Let’s not forget the US Dollar was only saved from a precipitous decline after the Nixon administration’s defaulting on our obligations under the gold standard by Kissinger’s 1974 Hail-Mary to the Saudi’s, offering military protection in exchange for their acceptance of only US Dollars for oil.
The petro-dollar was born, and is now under significant strain.
To lose this exorbitant privilege is to lose the nearly unlimited power to create money from nothing and exchange it for anything on Earth – land, oil, food, gold, iron ore, tanks, planes, cars, computer chips, software, and servers, flat-screen TVs, Hawaiian shirts, plastic pink flamingos, and cocktail umbrellas by the container-ship load, while we lean back and complain about the loss of manufacturing jobs, oblivious, and our government dominates the world.
And what happens if other countries no longer need all of those US Dollars?
They come flooding back, extracting whatever they can, from purple mountain majesties to the best American brands, right down to bushels of corn and wheat, driving up the price of everything around you.
Does this reason sound dire enough? Perhaps it is the only one that does.
Whatever the case, whomever is pulling the strings must think we can defeat Russia quickly and decisively. That seems overconfident.

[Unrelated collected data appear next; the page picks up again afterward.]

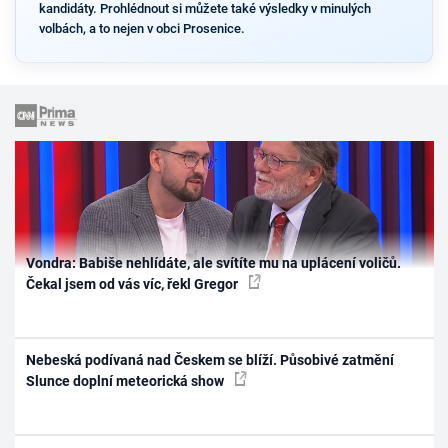
kandidáty. Prohlédnout si můžete také výsledky v minulých
volbách, a to nejen v obci Prosenice.
Vondra: Babiše nehlídáte, ale svítíte mu na uplácení voličů.
Čekal jsem od vás víc, řekl Gregor
Nebeská podívaná nad Českem se blíží. Působivé zatmění
Slunce doplní meteorická show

The loss of life on either side is unacceptable if we cannot honestly discuss motives, and a miscalculation could quite literally end the species.
But perhaps as mere family and businessmen, we miss the mark altogether. The world-improvers and string-pullers have another sound, well-reasoned argument to demonize our vodka-drinking friends in the east, who like you and I, surely want nothing other than peace as a populace; to work and save, eat and drink, and laugh and love. Well, why aren’t we talking about it then?
Why isn’t the debate real? Why instead are we only manipulated?
Alas, us pleabs do not deserve to know, in the eyes of our all-knowing and fearless leaders. Now get back to your cat videos. Nothing to see here.